También reiteró su llamamiento a la unidad tanto de «los responsables políticos» como la de Gobierno con las comunidades. No va a haber controversias, garantizó, en la videoconferencia con presidentes autonómicos que va a celebrar hoy pese a las andanadas de los gobernantes de Cataluña y Madrid, Quim Torra e Isabel Díaz Ayuso. «Nadie de mi Gobierno -subrayó- va a polemizar» porque «el deber es mantener la unidad ante el único enemigo, que es el virus».

Pero por si acaso, defendió a capa y espada su gestión y la de sus colaboradores ante la pandemia, «una catástrofe para la que la humanidad no estaba preparada». Desgranó como un tendero a la vieja usanza las compras de material sanitario, desde mascarillas a test y respiradores, las cifras de personal movilizado, el consumo de electricidad, el crecimiento del tráfico en internet (más del 80%) y los kilómetros de fibra óptica, la caída del consumo de combustibles, y la disminución de los desplazamientos en tren y automóvil. Agotador. Sobre todo porque todos esos datos lo habían desgranado en las últimas horas sus colaboradores en la Moncloa.

Tiempo para la vacuna

Pero el meollo de su intervención se dirigió a avisar y preparar a la población porque lo «más duro» de la pandemia aún no ha llegado, y por eso hay que insistir en las medidas preventivas adoptadas. Sobre todo el confinamiento. «Necesitamos conseguir tiempo», dijo en repetidas ocasiones. Ganarlo para aliviar la situación en los centros sanitarios y para que la multitud de estudios y experimentos científicos desarrollen la vacuna que anule al coronavirus. Ese tiempo, subrayó con el puño cerrado, solo se logra con la disminución de los contagios. «Cada contagio que no se produce rompe la cadena» de la enfermedad, dijo con igual énfasis.

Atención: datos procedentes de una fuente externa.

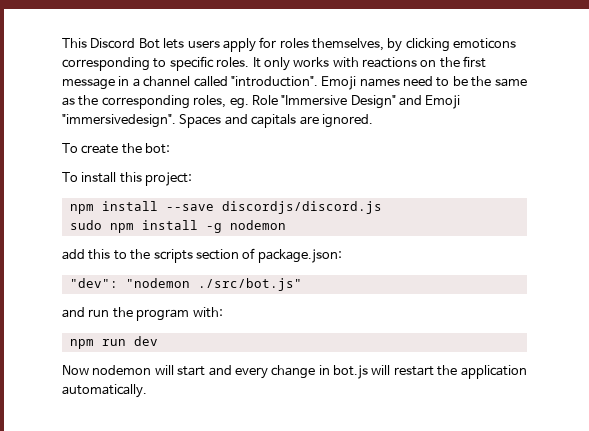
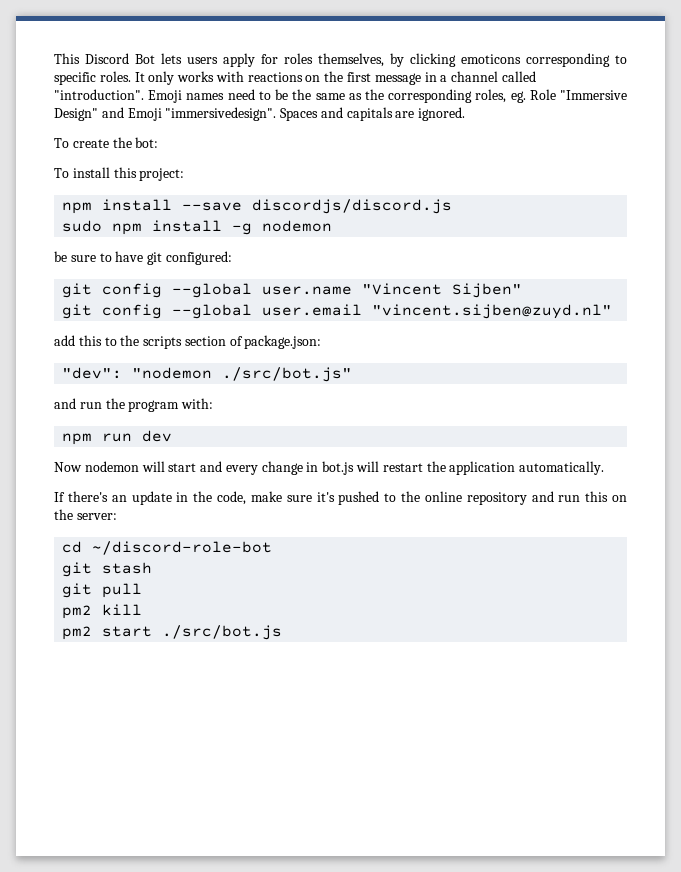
(286, 225) none -> [54,251,232,265] [62,283,523,298] [62,304,613,319] // be sure to have git configured: // git config --global user.name "Vincent Sijben" // git config --global user.email "vincent.sijben@zuyd.nl"
(147, 391) none -> [54,491,627,505] [54,509,117,520] [62,541,273,555] [62,562,153,577] [62,583,143,598] [62,604,143,619] [62,625,283,640] // If there's an update in the code, make sure it's pushed to the online repository and run this on the server: // cd ~/discord-role-bot // git stash // git pull // pm2 kill // pm2 start ./src/bot.js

Afirma en su mensaje que la pandemia es «una catástrofe para la que la humanidad no estaba preparada»

El presidente fue del blanco al negro en muchos pasajes de su mensaje. Tras exponer malos augurios y dar malas noticias, a continuación pasaba a elogiar el comportamiento ciudadano y a dar inyecciones de moral. «Esto va a pasar, y va a pasar muy pronto», dijo tres veces sin fundamentar en datos ese optimismo. Solo lo fió a la «ejemplar» actitud de los ciudadanos y a la eficacia del sistema sanitario. Sus palabras, sin embargo, habían despertado el escepticismo de muchos ciudadanos, que a las nueve de la noche (hora prevista para que empezara el mensaje) le regalaron una sonora cacerolada e en varias ciudades.